Rollercoasters are awesome.
Last week, I started my acupuncture and Reiki treatments to help with my anxiety. I wrote this week in my blog that I hadn’t had an anxiety attack in 8 days. Then, last night came. Out of nowhere, something unexplained happened, and I’ve been wearing my feelings on my sleeve for the last 24 hours.
|Don't judge me. This is what Todd sees during my anxiety attacks...but with blonde hair and less-full eyelashes.|
Still, the thoughts start to creep in.
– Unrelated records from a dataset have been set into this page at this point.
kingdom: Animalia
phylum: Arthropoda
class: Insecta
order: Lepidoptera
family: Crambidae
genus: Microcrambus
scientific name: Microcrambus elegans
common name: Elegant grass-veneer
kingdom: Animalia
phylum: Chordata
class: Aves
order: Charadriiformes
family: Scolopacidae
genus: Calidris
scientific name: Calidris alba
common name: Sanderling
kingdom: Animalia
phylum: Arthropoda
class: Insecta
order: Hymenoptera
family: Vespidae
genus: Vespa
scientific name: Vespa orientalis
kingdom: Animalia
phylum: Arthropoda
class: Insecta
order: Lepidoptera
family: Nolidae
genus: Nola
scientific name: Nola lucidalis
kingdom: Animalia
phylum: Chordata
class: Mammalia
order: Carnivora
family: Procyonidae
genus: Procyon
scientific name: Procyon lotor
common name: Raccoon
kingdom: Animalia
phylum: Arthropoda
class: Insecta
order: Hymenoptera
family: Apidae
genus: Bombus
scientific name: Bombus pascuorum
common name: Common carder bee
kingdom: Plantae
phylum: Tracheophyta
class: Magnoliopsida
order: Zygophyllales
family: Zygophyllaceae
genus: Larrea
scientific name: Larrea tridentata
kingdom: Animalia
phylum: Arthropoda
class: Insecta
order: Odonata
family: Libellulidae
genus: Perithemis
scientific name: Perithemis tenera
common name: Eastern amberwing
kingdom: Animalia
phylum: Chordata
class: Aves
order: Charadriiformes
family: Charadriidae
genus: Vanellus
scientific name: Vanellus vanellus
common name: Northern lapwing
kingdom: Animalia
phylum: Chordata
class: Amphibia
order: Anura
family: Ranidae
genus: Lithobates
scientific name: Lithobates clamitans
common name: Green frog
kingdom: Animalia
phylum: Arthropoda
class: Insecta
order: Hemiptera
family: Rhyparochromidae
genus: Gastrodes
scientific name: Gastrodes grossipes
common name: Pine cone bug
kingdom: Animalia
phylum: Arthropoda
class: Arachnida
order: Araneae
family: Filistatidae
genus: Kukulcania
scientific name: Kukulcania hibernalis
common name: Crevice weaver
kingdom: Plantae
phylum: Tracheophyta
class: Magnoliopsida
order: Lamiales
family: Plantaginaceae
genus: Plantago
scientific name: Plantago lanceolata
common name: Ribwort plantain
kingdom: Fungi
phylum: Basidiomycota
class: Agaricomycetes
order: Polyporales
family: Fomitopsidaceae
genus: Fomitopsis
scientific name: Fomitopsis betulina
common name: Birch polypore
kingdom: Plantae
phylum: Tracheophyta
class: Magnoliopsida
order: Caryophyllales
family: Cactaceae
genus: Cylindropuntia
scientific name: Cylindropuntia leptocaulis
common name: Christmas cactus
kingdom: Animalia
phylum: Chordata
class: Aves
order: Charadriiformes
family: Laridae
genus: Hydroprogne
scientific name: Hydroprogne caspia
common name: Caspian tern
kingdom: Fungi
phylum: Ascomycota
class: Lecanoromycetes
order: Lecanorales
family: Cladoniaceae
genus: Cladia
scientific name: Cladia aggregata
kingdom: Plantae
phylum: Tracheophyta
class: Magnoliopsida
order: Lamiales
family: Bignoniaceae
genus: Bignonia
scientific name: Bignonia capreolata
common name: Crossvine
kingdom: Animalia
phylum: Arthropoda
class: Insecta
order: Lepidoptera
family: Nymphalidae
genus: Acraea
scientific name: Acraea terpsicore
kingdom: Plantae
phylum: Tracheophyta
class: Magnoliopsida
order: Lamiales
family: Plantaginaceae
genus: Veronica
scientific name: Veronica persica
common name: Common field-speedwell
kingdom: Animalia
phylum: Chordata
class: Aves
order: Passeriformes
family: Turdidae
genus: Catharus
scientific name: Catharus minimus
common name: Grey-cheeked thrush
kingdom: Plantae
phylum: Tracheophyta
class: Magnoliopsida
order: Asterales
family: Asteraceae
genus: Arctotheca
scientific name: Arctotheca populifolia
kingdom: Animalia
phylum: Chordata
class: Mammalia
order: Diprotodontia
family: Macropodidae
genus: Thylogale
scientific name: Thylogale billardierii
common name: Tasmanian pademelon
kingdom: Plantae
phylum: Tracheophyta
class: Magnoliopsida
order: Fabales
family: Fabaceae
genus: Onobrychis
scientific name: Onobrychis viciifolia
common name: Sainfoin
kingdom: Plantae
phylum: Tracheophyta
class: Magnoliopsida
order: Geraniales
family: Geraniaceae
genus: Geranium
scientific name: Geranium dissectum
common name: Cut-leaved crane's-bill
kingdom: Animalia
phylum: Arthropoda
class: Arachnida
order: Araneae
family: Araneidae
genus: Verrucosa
Thoughts of this cycle not working. Thoughts of how we will just fail, again. I told Todd last night that we have had so much failure on this journey that I think I’ve forgotten what it looks like to be able to imagine a success. I feel like I’ve become a victim to infertility, and I am struggling to see myself as a survivor. All I want right now is to be able to picture the nurse calling to tell us we had a positive test, followed by an awesome pregnancy, and culminating in our beautiful bundle of joy being wrapped in our protective arms. I want to see that in my mind. I want to dream about that. I want to be able to say that’s going to happen without having a voice of doubt tell me I’m wrong. I want to hear others say it’s going to happen without my gut reaction being to correct them. I want to be able to think about succeeding at this without getting a catch in the back of my throat, followed by the pain of holding back the tears.
I know deep down that someday, I will look back at this and praise God for what He did for us. Today, I’m struggling. Today, I just need a little break from this rollercoaster.